Helping Aging Parents and Aging Pets. Deciding–Is it Easier/Better for Us or Easier/Better for Them

This is not about the life and death of an aging parent; but then again, it is.  Our 18-year-old cat was a parent of four before she came under our care—a stray one-year-old, who we found struggling to get suet we’d hung from a limb for the birds during the March 1993 blizzard.  She came fleetingly and sporadically at first– to eat chicken I put out for her–and ultimately worked her way into our garage, our home, and our hearts.

She was fiercely independent; resisted any obvious help we tried to give for many years. Inclement weather or not she refused to enter our home.  She enjoyed roaming around our property but was accustomed to handling her own affairs.  Only the food did she accept, but not if she thought we were watching (which we did through a window).

As she aged, her needs gradually changed.  She accepted more from us, on her terms of course.  Protection from other animals, who sometimes ate her food, sent her into our heated garage when we put her food there.  A cat door enabled her to come and go at will.  And in winter she jumped up on a box near the radiator, where we immediately added a carpet remnant for her comfort.  She kept us at arms’ length but obviously knew we were there for her.

When her life and limb were threatened after a cat fight, we trapped her and took her to the vet’s.  He suggested she might be better as an indoor cat in another home—translated: I was a bad mother.

But my husband and I knew this cat well.  She was miserable cooped up. When we tried putting her food in our kitchen, not one paw would cross the threshold unless we left a nearby door–or the door to the garage–open for a quick get-away.

When another cat found the cat door and thus our cat’s food, she became secure eating in the kitchen with her get-away-doors closed—until she was finished eating.  Then came the meow to leave. Of course, we complied.

During another bad winter several years ago, she decided to explore the main floor of our home and ended up sleeping on the carpet in front of a floor to ceiling window.  It was then—at age thirteen or fourteen—that she started to become a house cat.  While she spent as much time as possible outside, she came in to eat and sleep and began to let us pet her on a regular basis.  She expanded her territory in the house until she had explored every room from basement to attic.  She had favorite places to sleep, but never on the furniture.  And catching her for her yearly check-ups at the vet’s became less of an ordeal.

We came home one March night and saw her sitting in the living room, looking out the floor to ceiling window.  But she didn’t move—didn’t hear the door shut it seemed.  We called her name. She didn’t hear that either.  At 18 years of age, we knew some aging event was taking place.

And so we learned she was almost deaf and had kidney failure.  We were told we could give her fluids and it was easy to do.  We tried—it was easy—but it involved holding her.  Although she finally loved being petted, she never liked being held.  And she evaded us for days after catching her and doing the fluid routine.  So it came down to: is it better for her to live a little longer, feeling threatened by us and the life-extending fluids; or should she live less long and feel secure.

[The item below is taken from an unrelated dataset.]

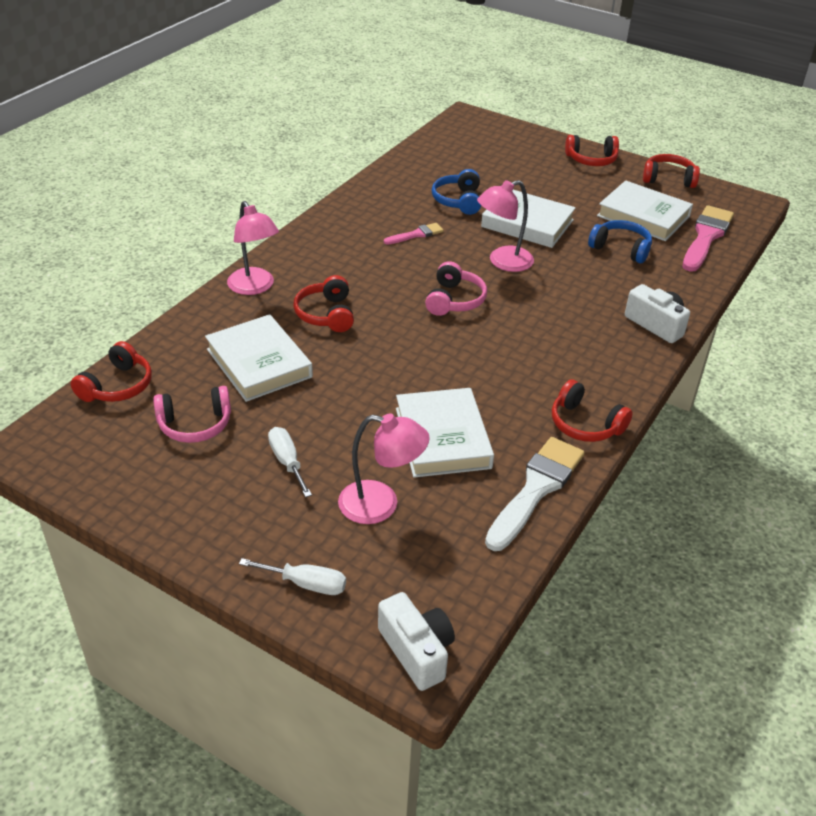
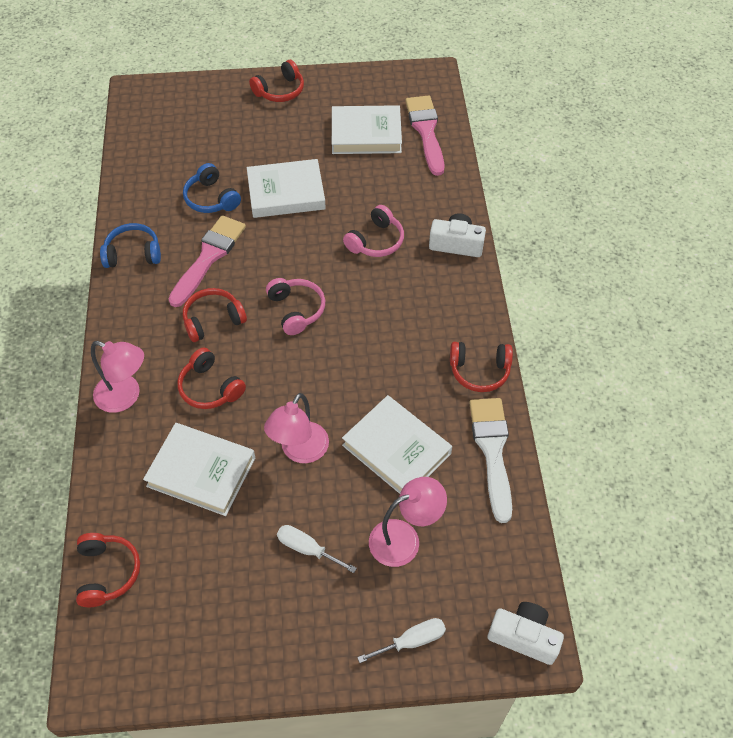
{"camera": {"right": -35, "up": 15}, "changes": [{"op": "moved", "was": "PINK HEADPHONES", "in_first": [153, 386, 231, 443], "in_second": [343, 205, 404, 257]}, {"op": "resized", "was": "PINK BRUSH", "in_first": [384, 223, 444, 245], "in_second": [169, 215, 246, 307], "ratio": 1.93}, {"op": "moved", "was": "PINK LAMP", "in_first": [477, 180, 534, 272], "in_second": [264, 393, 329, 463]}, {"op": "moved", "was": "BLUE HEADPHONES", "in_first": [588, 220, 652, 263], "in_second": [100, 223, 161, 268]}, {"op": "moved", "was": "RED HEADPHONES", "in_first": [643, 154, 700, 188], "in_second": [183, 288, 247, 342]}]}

I thought back to a friend’s 90-something-year old mother who liked to have a drink or two but wasn’t allowed because of a medication—whereupon she stopped taking that medication.  When her child (my friend) asked my opinion, I put the question to her to answer.  Live longer or live happier?  She continued to drink and lived a very long life.  My friend helped her parent age well.

We watched out for our cat for 17 years.  She died just outside the door to our bedroom the other night.  And now she’s gone—leaving an unimaginable sadness.  When you put a lot into something, it means a lot to you.  And when you put even more than a lot into something, over time it penetrates and infiltrates every fiber of your being. Those who are dedicated caregivers know this.

We help aging parents; we help aging pets.  And it’s very hard to say goodbye– even when we’ve done our best and feel good that we let her (in this case) live life and ultimately leave life her way.